À première vue, cette promotion de Michael Steele à la tête du Grand Old Party semble donc uniquement fondée sur la couleur de peau du principal intéressé... qui assume. Une élection interne suspecte ; le parti de Reagan, du clan Bush et de John McCain passe pour une organisation pataude, vide d'idée et de personnalité, qui ne réagit plus que dans l'instant, par pragmatisme et opportunisme, en tentant maladroitement de sauver les meubles.

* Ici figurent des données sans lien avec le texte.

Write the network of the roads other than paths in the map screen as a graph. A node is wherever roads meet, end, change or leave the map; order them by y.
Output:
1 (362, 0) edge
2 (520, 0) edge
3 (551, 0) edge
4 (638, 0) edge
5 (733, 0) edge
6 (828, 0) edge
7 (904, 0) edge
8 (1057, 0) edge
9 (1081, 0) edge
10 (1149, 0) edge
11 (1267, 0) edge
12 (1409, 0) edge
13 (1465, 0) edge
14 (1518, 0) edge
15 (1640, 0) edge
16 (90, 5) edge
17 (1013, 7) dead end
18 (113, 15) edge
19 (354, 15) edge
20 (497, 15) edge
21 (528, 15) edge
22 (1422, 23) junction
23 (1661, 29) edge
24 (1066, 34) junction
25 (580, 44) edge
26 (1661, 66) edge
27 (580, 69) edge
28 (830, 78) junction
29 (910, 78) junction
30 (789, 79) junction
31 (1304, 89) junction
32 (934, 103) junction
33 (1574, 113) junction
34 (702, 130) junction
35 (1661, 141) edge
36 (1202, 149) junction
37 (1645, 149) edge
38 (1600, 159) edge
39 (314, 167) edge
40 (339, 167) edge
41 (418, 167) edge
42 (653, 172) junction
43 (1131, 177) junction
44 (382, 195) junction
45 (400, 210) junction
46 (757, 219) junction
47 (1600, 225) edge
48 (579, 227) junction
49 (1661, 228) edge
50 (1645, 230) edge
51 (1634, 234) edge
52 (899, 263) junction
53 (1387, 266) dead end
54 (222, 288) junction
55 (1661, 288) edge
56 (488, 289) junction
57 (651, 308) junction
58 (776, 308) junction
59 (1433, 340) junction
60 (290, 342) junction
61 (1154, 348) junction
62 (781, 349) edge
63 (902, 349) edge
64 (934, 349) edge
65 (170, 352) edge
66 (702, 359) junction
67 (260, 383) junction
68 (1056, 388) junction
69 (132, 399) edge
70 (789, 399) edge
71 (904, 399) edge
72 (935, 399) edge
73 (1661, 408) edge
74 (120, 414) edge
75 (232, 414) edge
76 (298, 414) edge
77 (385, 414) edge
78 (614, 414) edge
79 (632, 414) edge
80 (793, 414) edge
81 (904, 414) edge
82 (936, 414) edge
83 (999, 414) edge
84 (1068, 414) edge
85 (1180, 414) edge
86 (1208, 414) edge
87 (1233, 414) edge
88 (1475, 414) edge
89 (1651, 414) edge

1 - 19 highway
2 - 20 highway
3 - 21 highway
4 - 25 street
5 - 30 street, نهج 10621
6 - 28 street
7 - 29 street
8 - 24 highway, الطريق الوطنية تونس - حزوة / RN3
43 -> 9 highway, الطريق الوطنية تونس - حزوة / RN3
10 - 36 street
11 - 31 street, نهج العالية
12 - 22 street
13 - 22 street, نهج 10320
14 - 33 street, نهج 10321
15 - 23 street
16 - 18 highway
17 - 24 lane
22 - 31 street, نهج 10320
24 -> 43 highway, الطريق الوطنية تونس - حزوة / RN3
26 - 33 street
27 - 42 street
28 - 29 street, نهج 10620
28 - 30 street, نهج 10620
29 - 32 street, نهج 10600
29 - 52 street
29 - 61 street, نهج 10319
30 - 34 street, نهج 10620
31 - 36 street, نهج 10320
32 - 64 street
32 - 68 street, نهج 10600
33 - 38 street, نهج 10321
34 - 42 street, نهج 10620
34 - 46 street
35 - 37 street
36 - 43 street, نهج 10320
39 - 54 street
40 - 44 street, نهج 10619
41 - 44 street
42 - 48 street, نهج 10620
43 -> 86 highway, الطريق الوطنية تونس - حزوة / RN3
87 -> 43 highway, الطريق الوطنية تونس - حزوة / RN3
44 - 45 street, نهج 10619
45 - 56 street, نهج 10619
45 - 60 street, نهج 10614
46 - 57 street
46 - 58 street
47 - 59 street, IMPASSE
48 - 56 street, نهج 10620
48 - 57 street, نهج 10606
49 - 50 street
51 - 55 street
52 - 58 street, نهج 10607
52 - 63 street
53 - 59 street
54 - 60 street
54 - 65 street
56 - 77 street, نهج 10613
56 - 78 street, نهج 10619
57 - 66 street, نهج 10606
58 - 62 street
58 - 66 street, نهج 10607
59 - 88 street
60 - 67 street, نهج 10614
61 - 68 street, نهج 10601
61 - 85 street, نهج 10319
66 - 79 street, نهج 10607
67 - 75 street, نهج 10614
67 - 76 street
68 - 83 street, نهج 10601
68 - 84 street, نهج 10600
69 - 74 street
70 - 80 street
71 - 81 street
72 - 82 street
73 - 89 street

C'est la réaction que j'ai eu à chaud. Mais en y réfléchissant, je pense que le Parti Républicain réalise là un coup de maître, défensif mais brillant, et ce pour plusieurs raisons:
D'abord, aussi ridicule que cette manœuvre politicienne puisse paraître, elle ne peut faire trop de mal à un Parti Républicain déjà bien mal en point qui n'a plus grand chose à perdre. C'est le moment idéal pour faire ce qui serait politiquement suicidaire en temps normal. Certes, l'aspect artificiel, forcé, de cette prise de pouvoir sur le GOP par Michael Steele marque les esprits aujourd'hui, et j'imagine que bon nombre de blancs des états du centre et du sud du pays l'auront en travers de la gorge pendant quelques temps. Mais dans deux ans, lors des élections parlementaires de mi-mandat, cette anecdote sera oubliée. Entre temps les républicains auront fourni d'immenses efforts dans les quartiers noirs, Barack Obama aura perdu au moins un peu de sa superbe. Le Parti Républicain et son nouveau président pourront certainement se vanter d'un bilan positif.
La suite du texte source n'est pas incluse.